13.1 All amounts specified in the Quote are inclusive of GST.
14.1 Any notice under this agreement must be in writing and signed by the sender or by an authorised representative of the sender and sent to or left at the address of the addressee in the Schedule or, if the addressee has previously notified the sender in writing of an alternative address for notices, that alternative address.
14.2 If the delivery or receipt of a notice occurs on a day which is not a Business Day or at a time after 5.00 pm in the place of receipt, it is regarded as having been received at 9.00am on the following Business Day.
15.1 We may sub-contract any of our obligations under this agreement to a third party, provided that:
a. if we sub-contract any obligations:
i. we will ensure the relevant sub-contractor is suitable and performs all sub-contracted obligations in accordance with the requirements of this agreement;
ii. we will continue to be liable to you for the performance of our obligations under this agreement, even though we have sub-contracted one or more of those obligations; and
iii. we will be liable to you for the acts and omissions of our sub-contractors, as if these acts and omissions were our own; and
b. our obligations in relation to the design or installation of the System can only be sub-contracted to a CEC-Accredited Installer.
16. Amendment of the agreement
16.1 This Agreement can only be amended in writing signed by both parties.
17.1 A waiver in connection with this agreement is not valid or binding on the party granting that waiver unless made in writing by that party.
18.1 Any term of this agreement which is or becomes invalid or unenforceable does not render the other terms of the agreement invalid or unenforceable.

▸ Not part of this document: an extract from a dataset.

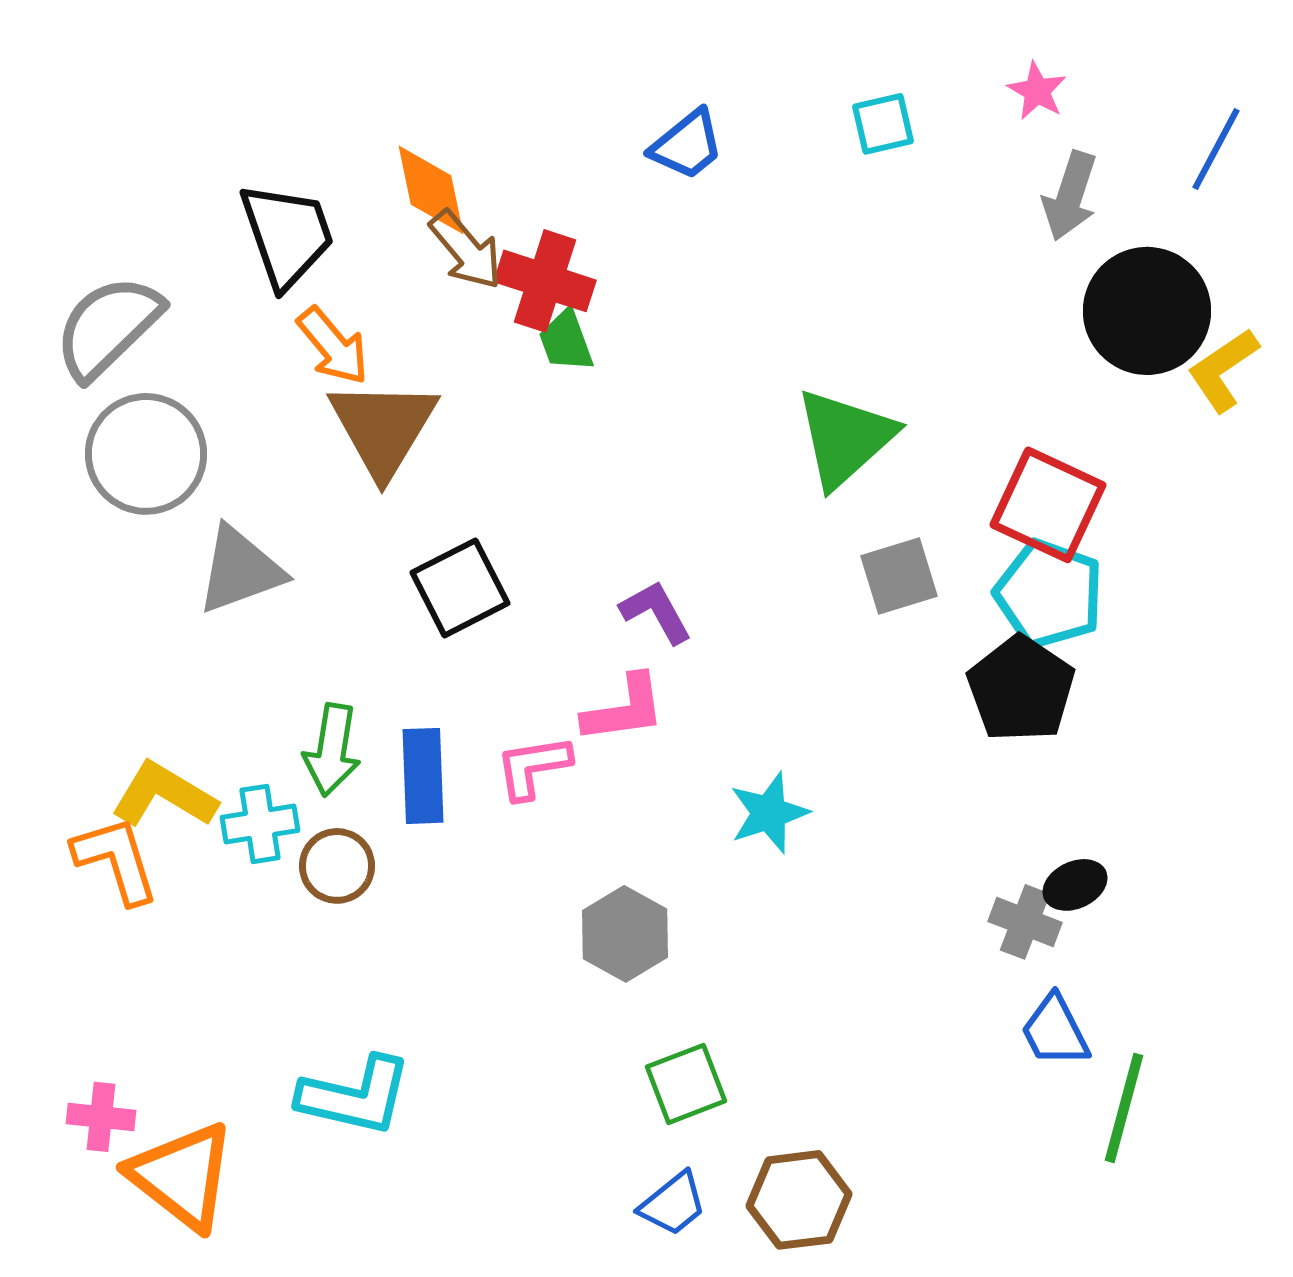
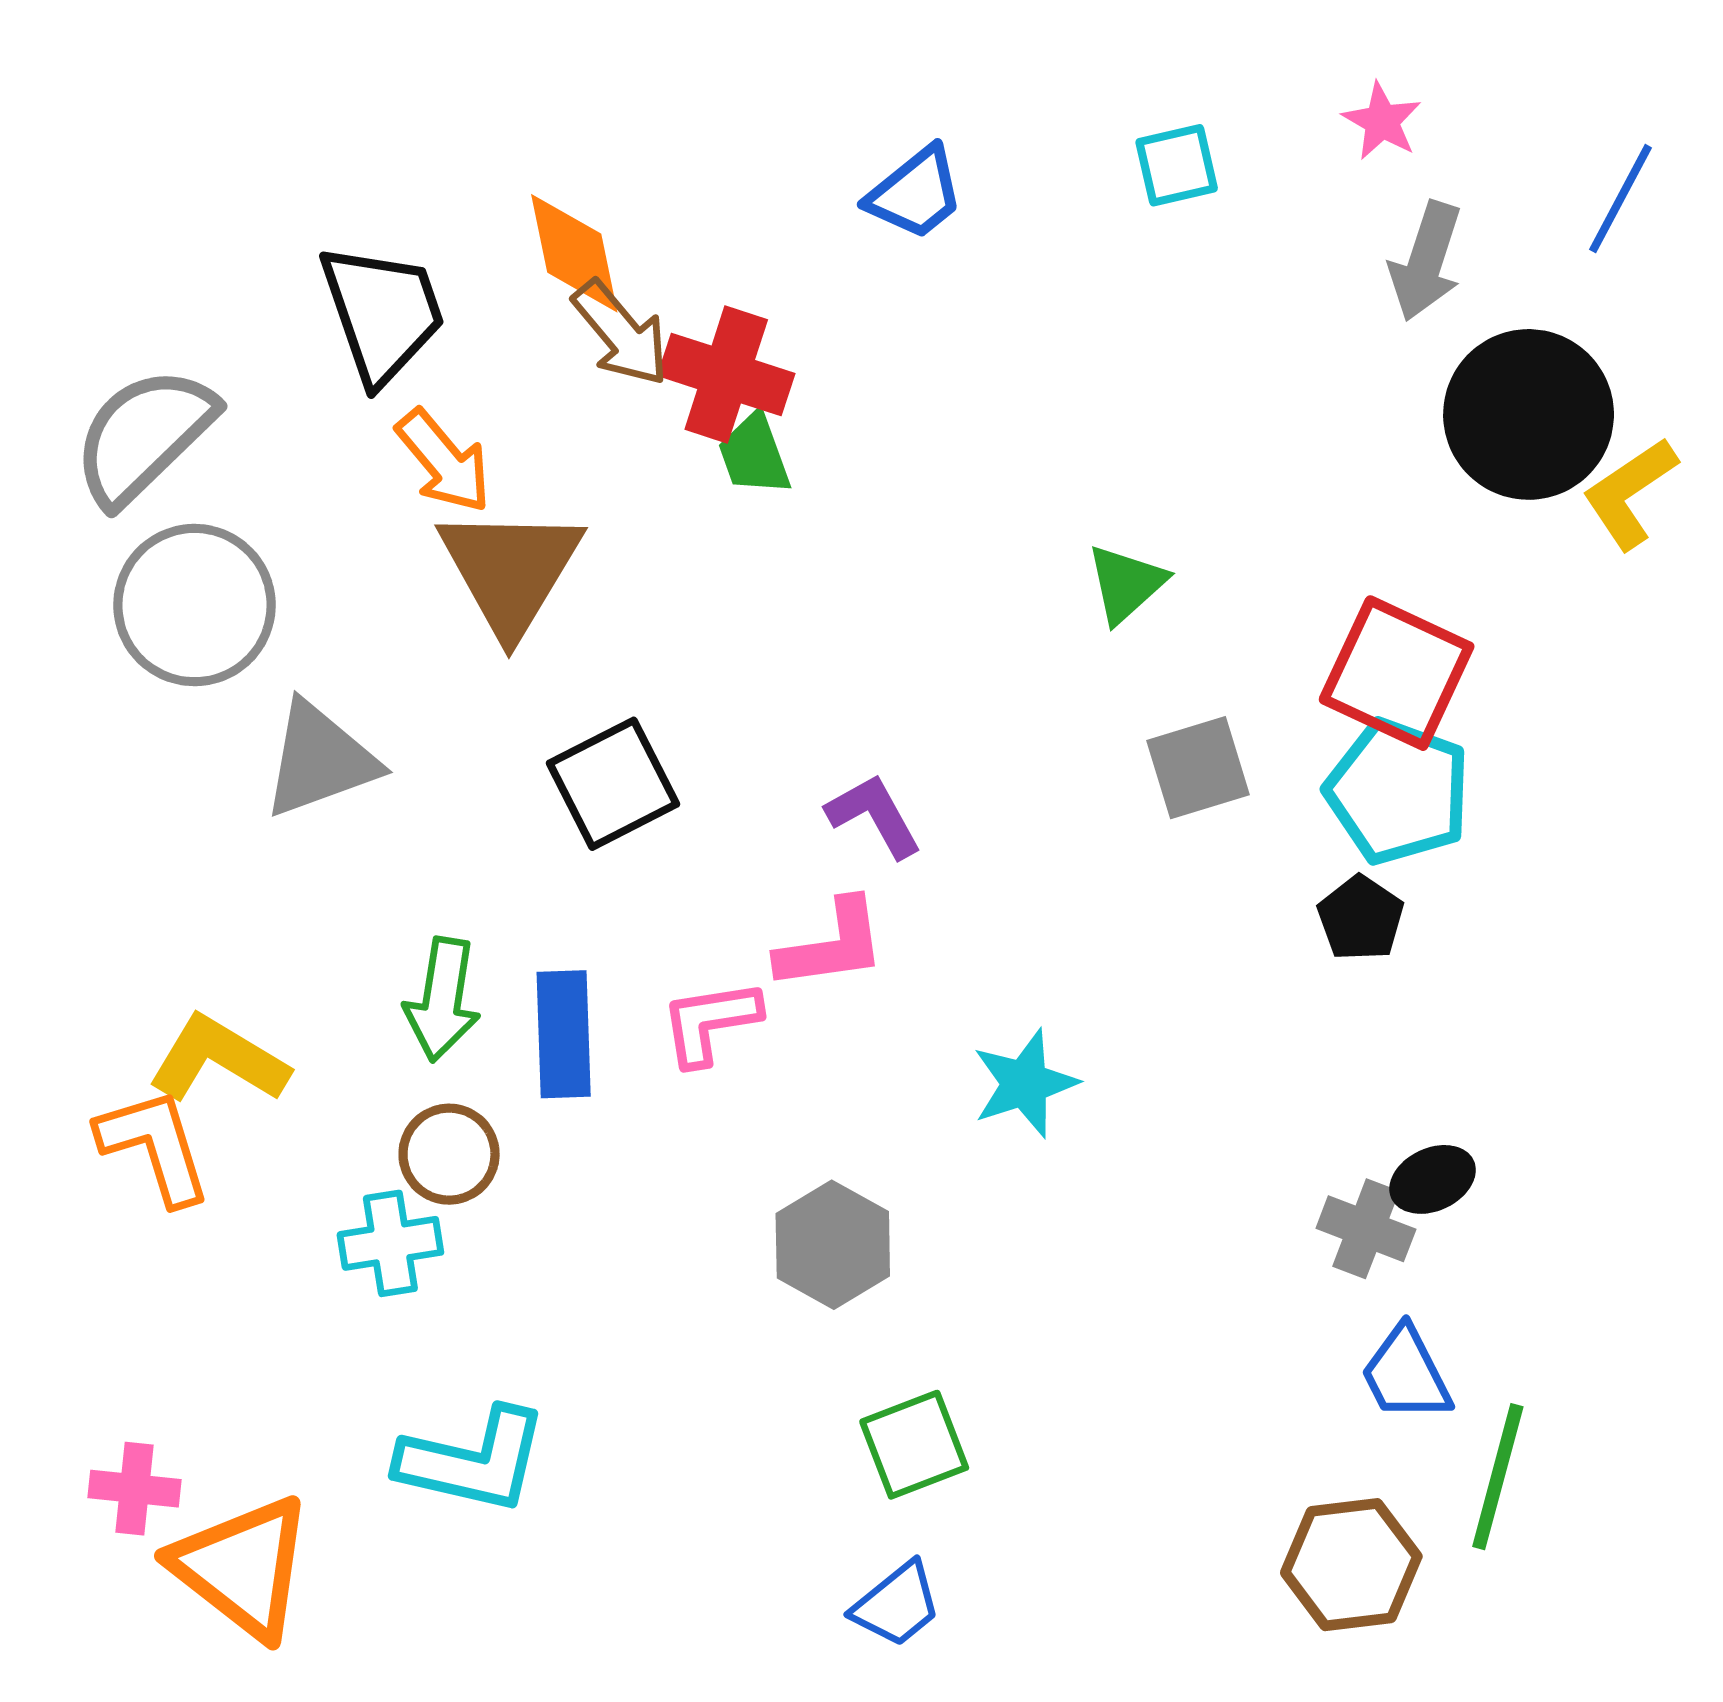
green triangle: (845, 438) -> (1126, 584), size x0.6
black pentagon: (1021, 689) -> (1361, 918), size x0.6
cyan cross: (260, 824) -> (390, 1243), moved
brown hexagon: (799, 1200) -> (1351, 1565), moved

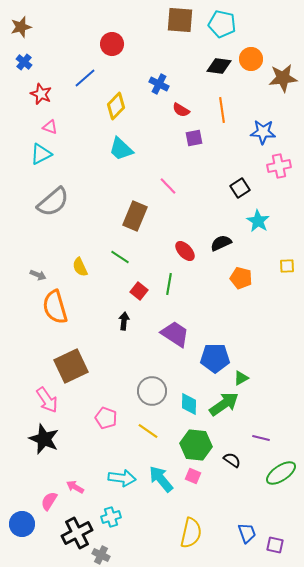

19. Governing law of the agreement and submission to jurisdiction
19.1 This agreement is governed by the laws of South Australia, Australia. Any dispute, controversy, proceeding or claim of whatever nature arising out of or in any way relating to the agreement and the rights created hereby shall be governed, interpreted and construed by, under and pursuant to the laws of South Australia, Australia, without reference to conflict of law principles, notwithstanding mandatory rules. The validity of this governing law clause is not contested.